La settimana prossima inizierà a girare a Milano "un film drammatico prodotto da Indiana Production e diretto da Lamberto Sanfelice". Si chiamerà Futura e parlerà di musica: "Il protagonista è un uomo che cerca di seguire le orme del padre, straordinario sassofonista, senza ereditarne però il talento; il senso di fallimento influenzerà tutta la sua vita. Io sarò sua moglie e madre di nostra figlia, avrò il compito non facile di gestire un uomo così infelice e non realizzato".
Dalla passione per le neuroscienze all'esordio con Paolo Virzì
Sono passati degli anni da La casa di famiglia.
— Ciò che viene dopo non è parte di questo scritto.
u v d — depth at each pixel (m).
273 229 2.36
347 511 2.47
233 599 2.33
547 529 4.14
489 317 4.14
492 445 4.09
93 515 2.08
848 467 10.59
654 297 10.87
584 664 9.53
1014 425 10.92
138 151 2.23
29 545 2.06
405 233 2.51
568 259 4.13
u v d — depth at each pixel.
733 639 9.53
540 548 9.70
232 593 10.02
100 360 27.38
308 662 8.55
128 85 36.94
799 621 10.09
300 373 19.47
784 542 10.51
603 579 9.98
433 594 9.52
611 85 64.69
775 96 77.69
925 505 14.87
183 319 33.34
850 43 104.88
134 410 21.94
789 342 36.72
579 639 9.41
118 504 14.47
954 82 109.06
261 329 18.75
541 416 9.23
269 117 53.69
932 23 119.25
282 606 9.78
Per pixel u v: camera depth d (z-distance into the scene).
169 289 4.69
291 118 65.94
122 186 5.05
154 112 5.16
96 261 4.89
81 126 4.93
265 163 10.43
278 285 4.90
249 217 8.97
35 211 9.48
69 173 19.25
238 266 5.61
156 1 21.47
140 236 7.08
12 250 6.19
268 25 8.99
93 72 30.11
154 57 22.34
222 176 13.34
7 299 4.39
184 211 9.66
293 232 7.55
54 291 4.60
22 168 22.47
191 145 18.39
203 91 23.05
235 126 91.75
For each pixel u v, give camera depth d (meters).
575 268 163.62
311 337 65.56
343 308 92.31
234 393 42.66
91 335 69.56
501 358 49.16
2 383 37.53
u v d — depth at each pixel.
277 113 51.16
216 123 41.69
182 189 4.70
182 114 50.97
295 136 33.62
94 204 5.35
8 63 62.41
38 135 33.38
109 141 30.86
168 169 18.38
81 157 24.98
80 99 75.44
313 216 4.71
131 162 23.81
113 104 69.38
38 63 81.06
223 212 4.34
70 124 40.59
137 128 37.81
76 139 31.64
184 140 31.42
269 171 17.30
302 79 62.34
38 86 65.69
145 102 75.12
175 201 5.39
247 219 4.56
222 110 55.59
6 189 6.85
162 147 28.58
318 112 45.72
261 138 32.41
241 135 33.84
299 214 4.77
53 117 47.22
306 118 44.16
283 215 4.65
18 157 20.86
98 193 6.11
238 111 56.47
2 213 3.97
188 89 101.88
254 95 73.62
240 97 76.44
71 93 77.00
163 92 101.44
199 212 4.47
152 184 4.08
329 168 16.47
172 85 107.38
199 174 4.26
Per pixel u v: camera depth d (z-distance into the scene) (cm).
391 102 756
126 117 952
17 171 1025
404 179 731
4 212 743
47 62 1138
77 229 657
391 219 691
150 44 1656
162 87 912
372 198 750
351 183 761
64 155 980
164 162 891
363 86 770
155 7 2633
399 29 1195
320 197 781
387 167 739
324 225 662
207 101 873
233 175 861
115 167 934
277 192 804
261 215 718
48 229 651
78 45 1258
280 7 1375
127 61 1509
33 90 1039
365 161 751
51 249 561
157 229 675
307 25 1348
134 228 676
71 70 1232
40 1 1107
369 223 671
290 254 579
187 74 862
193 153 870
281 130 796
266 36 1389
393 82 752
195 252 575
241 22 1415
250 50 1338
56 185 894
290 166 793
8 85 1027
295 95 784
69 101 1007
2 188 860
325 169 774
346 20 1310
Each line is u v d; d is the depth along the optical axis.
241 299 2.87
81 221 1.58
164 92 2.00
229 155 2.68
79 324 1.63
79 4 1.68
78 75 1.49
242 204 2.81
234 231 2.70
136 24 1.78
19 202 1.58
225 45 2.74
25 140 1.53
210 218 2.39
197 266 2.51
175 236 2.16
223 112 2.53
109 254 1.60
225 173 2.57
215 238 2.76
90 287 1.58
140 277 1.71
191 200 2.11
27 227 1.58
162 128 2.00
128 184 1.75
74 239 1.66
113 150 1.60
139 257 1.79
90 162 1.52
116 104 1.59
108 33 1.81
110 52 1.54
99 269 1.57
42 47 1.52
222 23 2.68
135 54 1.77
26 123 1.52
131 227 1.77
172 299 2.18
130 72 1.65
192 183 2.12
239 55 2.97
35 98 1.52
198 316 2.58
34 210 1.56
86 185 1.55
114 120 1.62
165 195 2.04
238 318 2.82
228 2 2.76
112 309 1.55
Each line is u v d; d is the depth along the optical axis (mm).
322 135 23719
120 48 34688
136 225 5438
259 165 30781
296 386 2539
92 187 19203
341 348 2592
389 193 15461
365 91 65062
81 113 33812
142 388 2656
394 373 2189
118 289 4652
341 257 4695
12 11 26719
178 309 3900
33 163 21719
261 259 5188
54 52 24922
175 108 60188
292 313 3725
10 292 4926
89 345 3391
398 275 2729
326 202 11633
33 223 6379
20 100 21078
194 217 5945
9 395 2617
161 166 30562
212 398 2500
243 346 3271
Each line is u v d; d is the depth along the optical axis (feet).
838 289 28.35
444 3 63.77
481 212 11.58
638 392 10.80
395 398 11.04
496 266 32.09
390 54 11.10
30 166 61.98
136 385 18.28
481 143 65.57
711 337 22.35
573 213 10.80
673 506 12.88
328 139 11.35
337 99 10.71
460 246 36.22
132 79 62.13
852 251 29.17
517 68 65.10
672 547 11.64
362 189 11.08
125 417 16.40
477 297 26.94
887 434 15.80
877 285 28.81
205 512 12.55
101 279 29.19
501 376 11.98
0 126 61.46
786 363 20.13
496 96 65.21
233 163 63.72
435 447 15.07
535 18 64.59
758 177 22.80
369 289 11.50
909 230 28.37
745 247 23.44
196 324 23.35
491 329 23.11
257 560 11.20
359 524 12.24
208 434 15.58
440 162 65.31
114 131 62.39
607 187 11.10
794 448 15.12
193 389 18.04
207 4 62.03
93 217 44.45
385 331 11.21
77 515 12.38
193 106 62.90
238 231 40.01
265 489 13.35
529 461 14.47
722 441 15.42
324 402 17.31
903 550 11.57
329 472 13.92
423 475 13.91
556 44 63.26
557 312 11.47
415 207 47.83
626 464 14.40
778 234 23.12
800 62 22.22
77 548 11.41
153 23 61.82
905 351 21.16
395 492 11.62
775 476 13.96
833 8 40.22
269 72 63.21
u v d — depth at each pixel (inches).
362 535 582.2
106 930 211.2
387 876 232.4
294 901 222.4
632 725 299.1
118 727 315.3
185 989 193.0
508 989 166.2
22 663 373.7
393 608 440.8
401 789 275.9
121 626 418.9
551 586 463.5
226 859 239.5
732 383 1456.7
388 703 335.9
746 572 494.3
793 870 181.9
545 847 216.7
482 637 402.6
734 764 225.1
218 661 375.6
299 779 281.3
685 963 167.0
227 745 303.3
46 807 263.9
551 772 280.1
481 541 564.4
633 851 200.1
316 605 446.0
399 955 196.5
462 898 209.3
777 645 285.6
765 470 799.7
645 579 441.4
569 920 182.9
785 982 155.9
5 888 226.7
Che tappa è stata?
È stato uno dei momenti più importanti della mia carriera, non avevo ancora le idee abbastanza chiare su cosa avrei voluto fare dopo Il capitale umano. Ogni progetto era una situazione nuova, mi chiedevo quanto fossi sicura di proseguire con il cinema o se invece non volessi tornare sui libri. Quando invece ho finito le riprese di questo film, ho capito che avrei voluto continuare a fare l'attrice.
Sei arrivata al cinema per caso. Ti chiedi mai come sarebbe andata se non avessi incontrato Paolo Virzì?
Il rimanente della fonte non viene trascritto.